Cartwell: “Computer screens. What about this website they set up,
Mindkill
?”

“We blocked it,” said Sync. “They can get it back up, but they haven't, yet. Our problem is, they ran it through a Swedish Web provider that mostly supports pirate sites. The provider has very tight controls. We don't have the technical ability or the political clout to eliminate the site altogether. But we can keep messing with it.”

Cartwell said, “Okay. We've sealed off the Sacramento problem, we're distancing ourselves from the missing experimental subject, we're hunting down the Rembys.
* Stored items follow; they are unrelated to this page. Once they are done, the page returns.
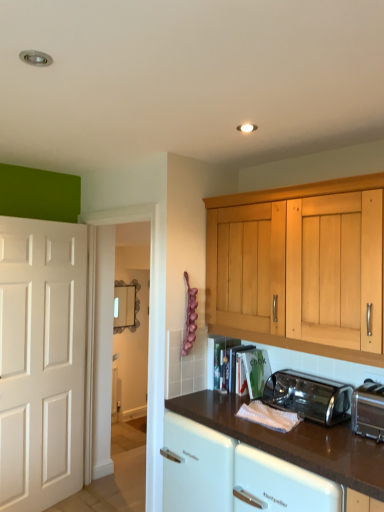
Question: Looking at their shapes, would you say polished stainless steel toaster at lower center, the 1th toaster when ordered from back to front, is wider or thinner than silver metallic toaster at lower right, marked as the first toaster in a front-to-back arrangement?

Choices:
 (A) wide
 (B) thin

Answer: (A)

Question: Considering the positions of point (337, 386) and point (360, 423), is point (337, 386) closer or farther from the camera than point (360, 423)?

Choices:
 (A) closer
 (B) farther

Answer: (B)

Question: Estimate the real-world distances between objects in this image. Which object is farther from the polished stainless steel toaster at lower center, the 1th toaster when ordered from back to front?

Choices:
 (A) brown glossy countertop at lower center
 (B) silver metallic toaster at lower right, arranged as the 2th toaster when viewed from the back

Answer: (A)

Question: Which is farther from the brown glossy countertop at lower center?

Choices:
 (A) polished stainless steel toaster at lower center, the 1th toaster when ordered from back to front
 (B) silver metallic toaster at lower right, arranged as the 2th toaster when viewed from the back

Answer: (B)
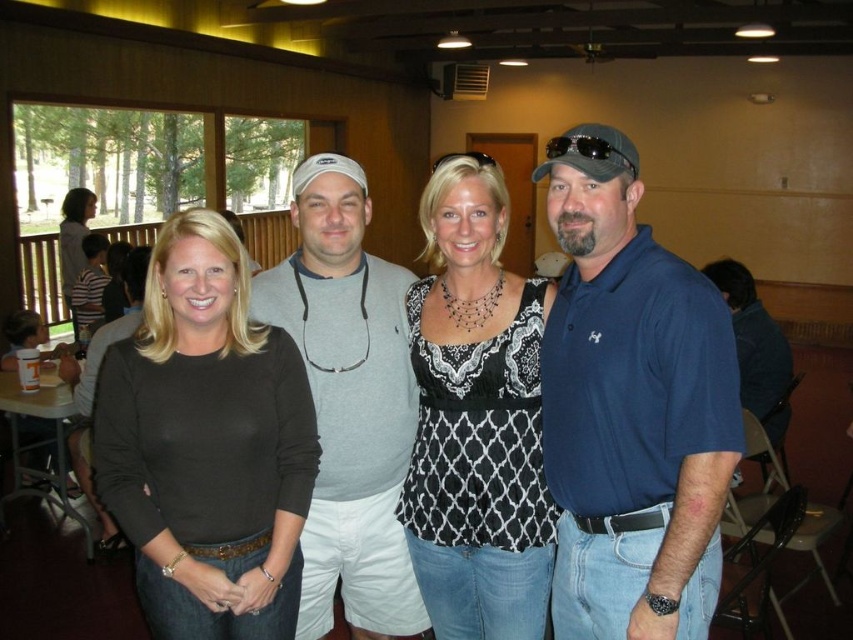
You are a photographer adjusting the lighting for a group photo. You need to ensure that the blue cotton polo shirt at right and the black lace top at center are both well lit. Given their thickness, which clothing item might require more focused lighting to avoid shadows?

The black lace top at center is thicker than the blue cotton polo shirt at right, so it might cast deeper shadows and require more focused lighting.

You are a photographer at the event and need to ensure that both the black lace top at center and the gray cotton sweater at center are visible in the photo. Given their sizes, which one might you need to adjust the camera angle to better highlight?

The black lace top at center is smaller than the gray cotton sweater at center, so you might need to adjust the camera angle to better highlight the smaller black lace top at center to ensure it is clearly visible.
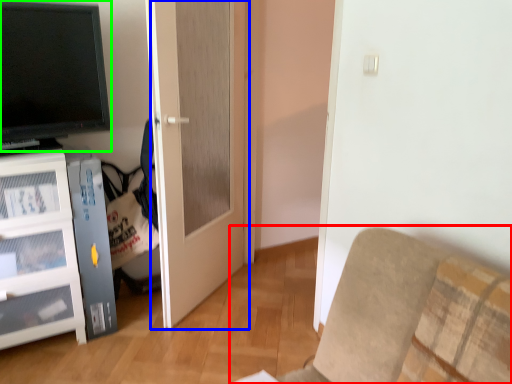
Question: Based on their relative distances, which object is nearer to furniture (highlighted by a red box)? Choose from door (highlighted by a blue box) and television (highlighted by a green box).

Choices:
 (A) door
 (B) television

Answer: (A)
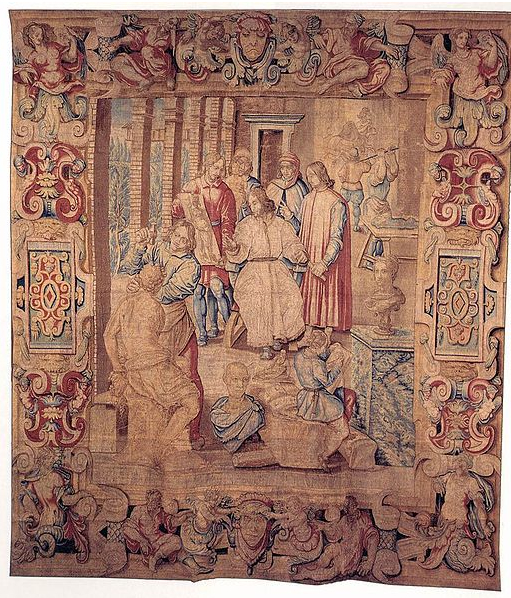
At what (x,y) coordinates should I click in order to perform the action: click on tapestry art. Please return your answer as a coordinate pair (x, y). This screenshot has width=511, height=598. Looking at the image, I should click on coord(251,294).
Now, what are we going to do about the other experimental subjects? We need a secure facility.”

They'd been standing up as they talked, and now they moved to the chairs, and Cartwell and Sync picked up sandwiches. Sync said, “There are a whole lot of conflicting requirements when you start talking about a dedicated holding facility. First of all, you need anonymity. There are a couple of different ways you can go with that….”

They talked about it as the sun went down, running the company, and the search, from their encrypted cell phones. Since the holding facility would function as a disguised prison, and would require armed guards to move the experimental subjects when needed, Cartwell delegated the search for a new facility to Thorne, who would run it, with oversight from Sync. Sync suggested that Thorne look closely at Stockton, California, a large but nearly bankrupt city with a tiny police force. Stockton was convenient to Singular's San Francisco–area headquarters, as well as the Sacramento research center.

They were still talking about it when Cartwell's phone buzzed. He looked at the screen of his secure phone and frowned: the number was unknown. That just didn't happen. He hesitated, then punched answer. “Hello.”

A woman's voice, weak, thready, tentative. “This is Charlotte. Help me. Help me.”

Cartwell said, “Who is this?”

He listened for another twenty seconds, heard commotion on the other end, and then the connection broke off.

Cartwell said, “Jesus,” and stared at the phone.

Sync: “What?”

Cartwell looked at the others. “She said she was Charlotte Dash. Dash has this number—but it wasn't her. She sounded foreign.”

Sync blurted, “It's the Chinese girl! She was implanted with the Dash persona. We know some of it took; the whole reason we brought her here was to try to figure out how much.”

“But she's—”

Harmon: “With the Rembys. Could the implanted personality have enough control to call us? Or is that crazy?”

Cartwell said, “It's somewhat crazy, but not entirely. We've had hints of things like this. Oh, Christ, she said something about her bones….”

Harmon said, “Give it to us, word for word. Best you can.”

“She was so damn hard to understand. She said she was Charlotte, but she sounded…Mandarin,” Cartwell said. “But she would…wouldn't she?”

Sync nodded. “Language and accent are separate….”

“Then she said ‘Help' or ‘Help me,' ” Cartwell said. “She said that a couple of times. And then something about…her bones? The bones? Something like that.”

“Bones,” Thorne repeated. “Could that be code for something?”

Cartwell cocked his head. “Code? I don't know, maybe. Nothing I know about. But we know the girl has seizures—maybe she's hurt.”

Sync pressed his hands together. “This could be a break.”

Cartwell was less certain. “If it really was this escapee…can we figure out where she was calling from?”

Harmon said, “Give me ten minutes.” He took Cartwell's phone and walked into the bedroom, pulling a laptop from his briefcase.

Cartwell turned to Sync. “Should I call Charlotte?”